EXERCISE TASKS |
1. How would you translate this sentence from the antenna reception thread below into Spanish: "The stronger signals are being overdriven by the amp."
2. Could you give the part of the antenna reception thread that opens with the words containing "## greywolf (Jul" and closes with "the 2 antennas.", switching "variable attenuator" to "inline attenuator"?
3. In the antenna reception thread below, what signal strength figures does lakebum431 report?

DOCUMENT EXCERPT |
# Strange over the air question



## lakebum431 (Jun 30, 2005)

I hope someone might have an idea on this one. I live in the Atlanta area and I'm trying to avoid putting up an outdoor antenna for Digital OTA reception. In the Atlanta area all but 1 (NBC) of the channels is UHF. So I bought a Zenith Silver Sensor (which is supposed to be a UHF only antenna but others in ATL are able to get the NBC station with it). So I hooked it up and have very good signal on all channels (all over 80 strength), except the NBC channel. I usually get 65-70 on NBC, but it cuts out often. So I bought a signal booster at Radio Shack. When I plug it up the NBC channel comes in great (almost a 100 signal). But, here is the problem, all of the other signal strengths are reduced and the Fox affiliate cuts out and I get the acquiring signal screen. Any ideas why this is happening or what I can do to fix this?


----------



## greywolf (Jul 13, 2005)

The stronger signals are being overdriven by the amp. You could try a variable attenuator to see if you can find a setting where the stronger channels don't get overdriven but the weak channel is amplified enough. Probably the best bet though is a UHF/VHF combo antenna. The Radio Shack 15-1880 gets some good reports. Another option is to add a pair of rabbit ears for NBC and use UVSJ or UHF/VHF splitter joiner to combine the 2 antennas.

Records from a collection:
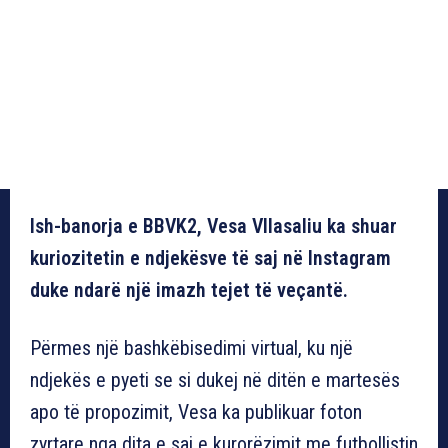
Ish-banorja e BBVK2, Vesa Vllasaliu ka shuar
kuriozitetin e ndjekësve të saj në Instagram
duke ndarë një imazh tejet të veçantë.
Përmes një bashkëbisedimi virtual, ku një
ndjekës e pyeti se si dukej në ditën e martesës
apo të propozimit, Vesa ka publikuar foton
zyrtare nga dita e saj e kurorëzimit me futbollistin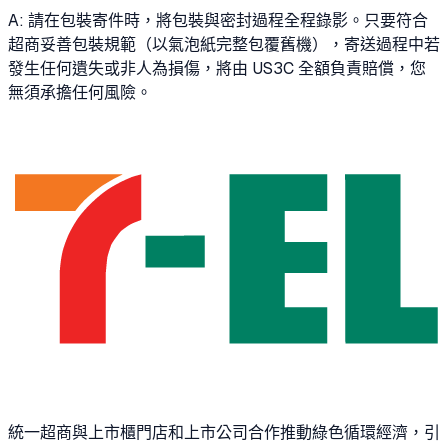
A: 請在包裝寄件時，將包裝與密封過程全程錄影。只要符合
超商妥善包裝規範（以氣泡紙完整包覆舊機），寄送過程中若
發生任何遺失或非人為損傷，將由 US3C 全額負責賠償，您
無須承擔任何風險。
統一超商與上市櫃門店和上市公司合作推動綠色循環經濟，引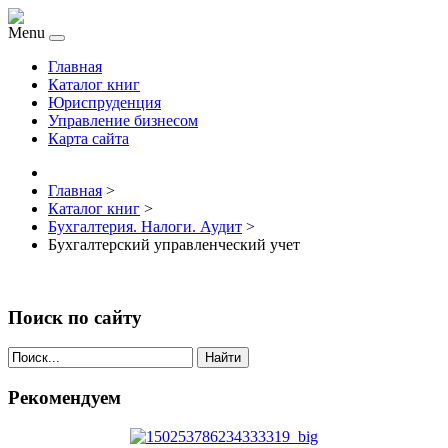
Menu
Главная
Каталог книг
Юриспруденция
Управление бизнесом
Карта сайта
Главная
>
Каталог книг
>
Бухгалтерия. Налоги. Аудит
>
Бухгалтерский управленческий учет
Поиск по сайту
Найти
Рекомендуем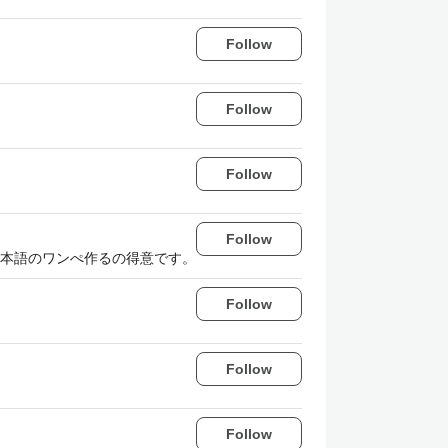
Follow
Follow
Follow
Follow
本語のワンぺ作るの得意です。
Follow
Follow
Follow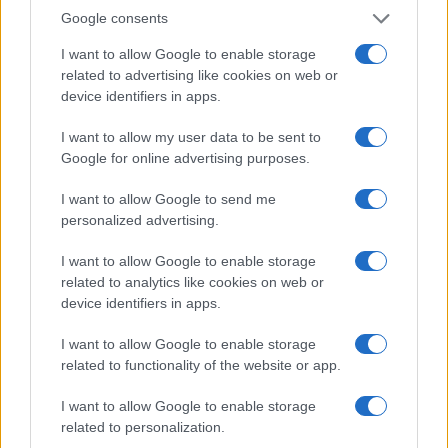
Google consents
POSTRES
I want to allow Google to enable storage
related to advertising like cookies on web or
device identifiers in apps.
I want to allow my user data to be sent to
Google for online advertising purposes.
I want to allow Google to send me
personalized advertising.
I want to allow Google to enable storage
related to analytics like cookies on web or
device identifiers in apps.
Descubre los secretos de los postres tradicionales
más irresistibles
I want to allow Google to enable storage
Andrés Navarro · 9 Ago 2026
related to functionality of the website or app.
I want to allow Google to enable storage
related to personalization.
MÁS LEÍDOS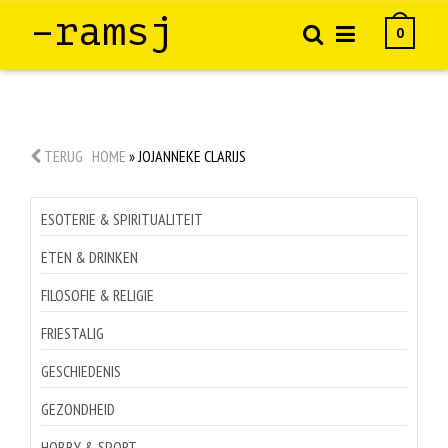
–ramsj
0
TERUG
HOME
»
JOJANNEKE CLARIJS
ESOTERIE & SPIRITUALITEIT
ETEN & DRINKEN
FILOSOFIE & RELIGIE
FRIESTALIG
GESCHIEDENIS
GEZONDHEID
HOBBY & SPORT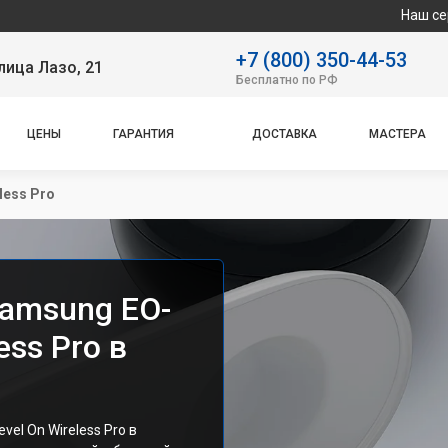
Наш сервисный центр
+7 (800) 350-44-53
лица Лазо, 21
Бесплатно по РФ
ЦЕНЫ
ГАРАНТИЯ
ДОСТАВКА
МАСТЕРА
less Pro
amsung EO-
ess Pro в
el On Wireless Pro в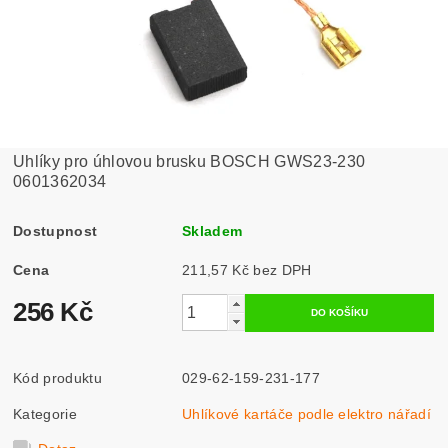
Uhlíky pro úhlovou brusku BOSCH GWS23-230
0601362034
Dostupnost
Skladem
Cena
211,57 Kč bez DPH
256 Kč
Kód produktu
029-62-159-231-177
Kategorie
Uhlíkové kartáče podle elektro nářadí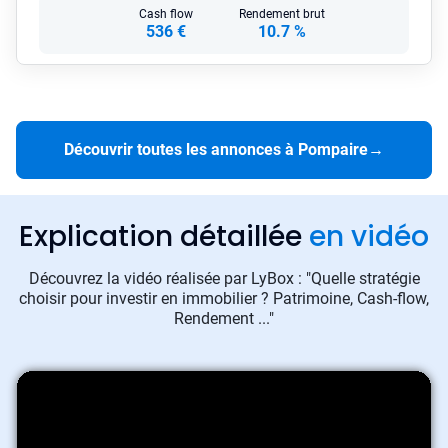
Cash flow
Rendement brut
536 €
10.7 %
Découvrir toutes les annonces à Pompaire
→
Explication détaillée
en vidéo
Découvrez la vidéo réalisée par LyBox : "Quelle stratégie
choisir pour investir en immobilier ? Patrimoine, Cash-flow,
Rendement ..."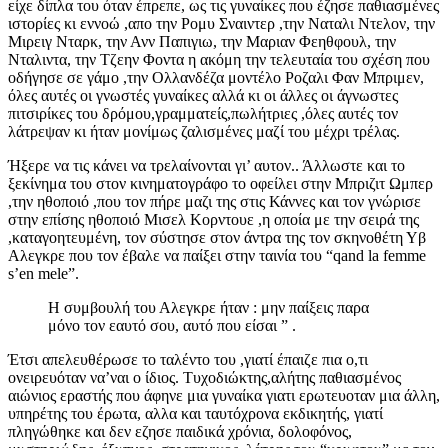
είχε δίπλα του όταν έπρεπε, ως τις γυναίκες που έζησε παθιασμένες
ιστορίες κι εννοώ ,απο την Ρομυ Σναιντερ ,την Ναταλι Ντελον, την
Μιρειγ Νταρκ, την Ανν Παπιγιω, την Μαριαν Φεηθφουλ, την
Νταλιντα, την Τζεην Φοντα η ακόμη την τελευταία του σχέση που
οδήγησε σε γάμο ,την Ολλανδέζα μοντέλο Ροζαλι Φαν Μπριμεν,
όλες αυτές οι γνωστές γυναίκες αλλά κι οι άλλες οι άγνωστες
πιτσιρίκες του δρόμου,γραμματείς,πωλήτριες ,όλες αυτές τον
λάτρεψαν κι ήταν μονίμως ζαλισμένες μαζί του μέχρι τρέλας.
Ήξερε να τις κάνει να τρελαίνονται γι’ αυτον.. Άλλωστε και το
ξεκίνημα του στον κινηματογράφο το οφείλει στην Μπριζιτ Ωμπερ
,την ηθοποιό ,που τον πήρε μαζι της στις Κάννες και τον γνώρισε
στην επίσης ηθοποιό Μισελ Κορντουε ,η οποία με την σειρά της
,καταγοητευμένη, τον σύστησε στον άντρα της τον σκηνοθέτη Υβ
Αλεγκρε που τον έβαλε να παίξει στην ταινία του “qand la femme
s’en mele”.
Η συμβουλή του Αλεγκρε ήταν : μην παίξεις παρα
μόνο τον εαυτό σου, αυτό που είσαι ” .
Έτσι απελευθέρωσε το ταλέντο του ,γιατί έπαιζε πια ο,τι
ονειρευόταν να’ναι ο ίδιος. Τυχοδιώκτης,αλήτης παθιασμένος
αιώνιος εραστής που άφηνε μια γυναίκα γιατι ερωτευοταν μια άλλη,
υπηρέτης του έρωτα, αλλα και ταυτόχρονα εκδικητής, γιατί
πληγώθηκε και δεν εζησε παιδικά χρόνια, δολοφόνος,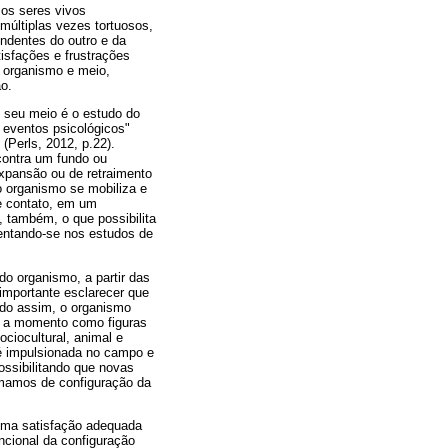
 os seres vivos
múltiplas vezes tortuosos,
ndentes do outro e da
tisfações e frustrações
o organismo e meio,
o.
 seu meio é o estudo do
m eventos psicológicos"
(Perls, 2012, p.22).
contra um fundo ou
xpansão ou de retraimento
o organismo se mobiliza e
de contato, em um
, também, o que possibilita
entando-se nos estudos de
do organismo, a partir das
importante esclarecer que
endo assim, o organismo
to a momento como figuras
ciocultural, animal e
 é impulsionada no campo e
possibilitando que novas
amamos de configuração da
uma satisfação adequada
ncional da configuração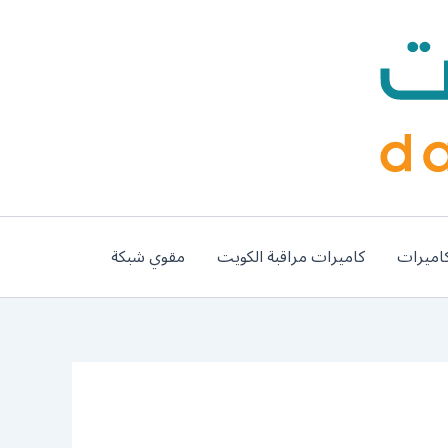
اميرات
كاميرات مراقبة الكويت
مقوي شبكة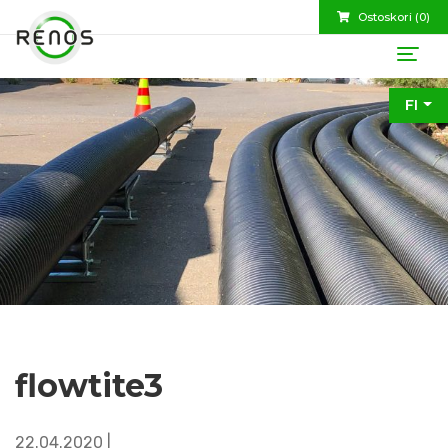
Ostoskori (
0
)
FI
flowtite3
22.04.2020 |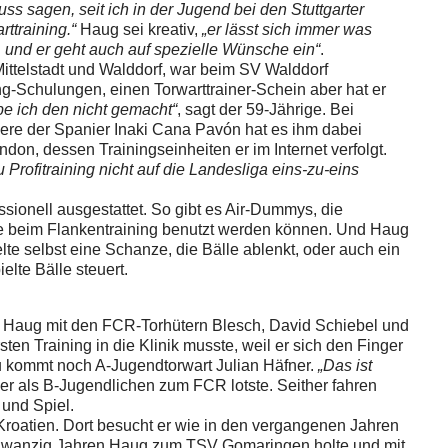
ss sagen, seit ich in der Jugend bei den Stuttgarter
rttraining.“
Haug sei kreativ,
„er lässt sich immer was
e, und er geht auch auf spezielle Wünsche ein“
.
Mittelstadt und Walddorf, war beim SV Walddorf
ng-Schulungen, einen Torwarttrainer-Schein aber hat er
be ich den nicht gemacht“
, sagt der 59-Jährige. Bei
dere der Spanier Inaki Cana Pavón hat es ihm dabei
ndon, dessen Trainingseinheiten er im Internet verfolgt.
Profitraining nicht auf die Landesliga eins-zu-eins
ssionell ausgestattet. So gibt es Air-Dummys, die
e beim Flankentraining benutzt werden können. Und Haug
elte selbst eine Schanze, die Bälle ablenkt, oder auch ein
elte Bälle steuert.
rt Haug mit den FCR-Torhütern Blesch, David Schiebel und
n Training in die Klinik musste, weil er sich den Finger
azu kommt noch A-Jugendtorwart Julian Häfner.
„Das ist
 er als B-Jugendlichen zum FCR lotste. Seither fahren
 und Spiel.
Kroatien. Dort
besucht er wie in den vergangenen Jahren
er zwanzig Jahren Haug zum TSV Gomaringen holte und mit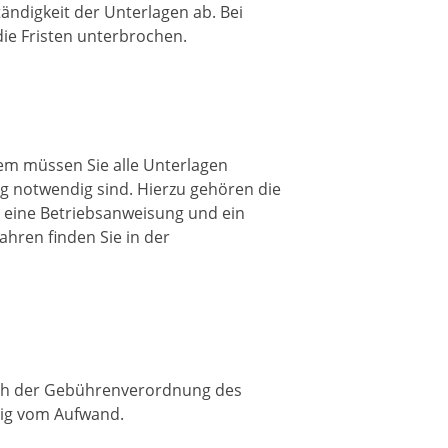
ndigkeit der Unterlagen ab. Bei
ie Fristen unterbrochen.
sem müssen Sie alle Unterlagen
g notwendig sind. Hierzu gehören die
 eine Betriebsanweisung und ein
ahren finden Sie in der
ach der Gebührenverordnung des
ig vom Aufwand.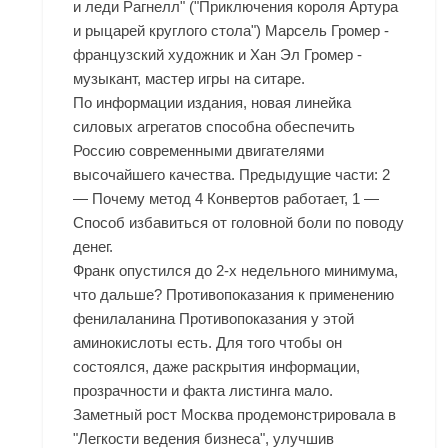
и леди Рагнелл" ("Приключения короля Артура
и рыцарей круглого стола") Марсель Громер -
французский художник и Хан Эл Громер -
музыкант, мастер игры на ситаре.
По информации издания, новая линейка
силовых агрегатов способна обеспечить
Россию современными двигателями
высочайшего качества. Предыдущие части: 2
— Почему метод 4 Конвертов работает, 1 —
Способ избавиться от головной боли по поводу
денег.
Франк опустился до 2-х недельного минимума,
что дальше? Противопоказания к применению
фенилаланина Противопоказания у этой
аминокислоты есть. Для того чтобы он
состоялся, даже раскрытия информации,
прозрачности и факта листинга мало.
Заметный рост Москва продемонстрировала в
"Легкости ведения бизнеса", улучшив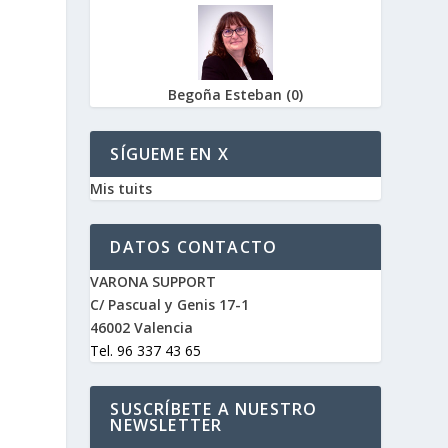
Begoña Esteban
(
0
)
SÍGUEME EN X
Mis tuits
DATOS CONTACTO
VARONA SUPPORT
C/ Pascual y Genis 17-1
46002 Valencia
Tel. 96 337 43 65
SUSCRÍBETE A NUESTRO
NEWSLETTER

ANSWERS FOR THE TASKS |
1. Las señales más fuertes están siendo sobrecargadas por el amplificador.

2.
## greywolf (Jul 13, 2005)

The stronger signals are being overdriven by the amp. You could try a inline attenuator to see if you can find a setting where the stronger channels don't get overdriven but the weak channel is amplified enough. Probably the best bet though is a UHF/VHF combo antenna. The Radio Shack 15-1880 gets some good reports. Another option is to add a pair of rabbit ears for NBC and use UVSJ or UHF/VHF splitter joiner to combine the 2 antennas.

3.
- over 80 (all channels except NBC)
- 65-70 (NBC without the booster)
- almost 100 (NBC with the booster)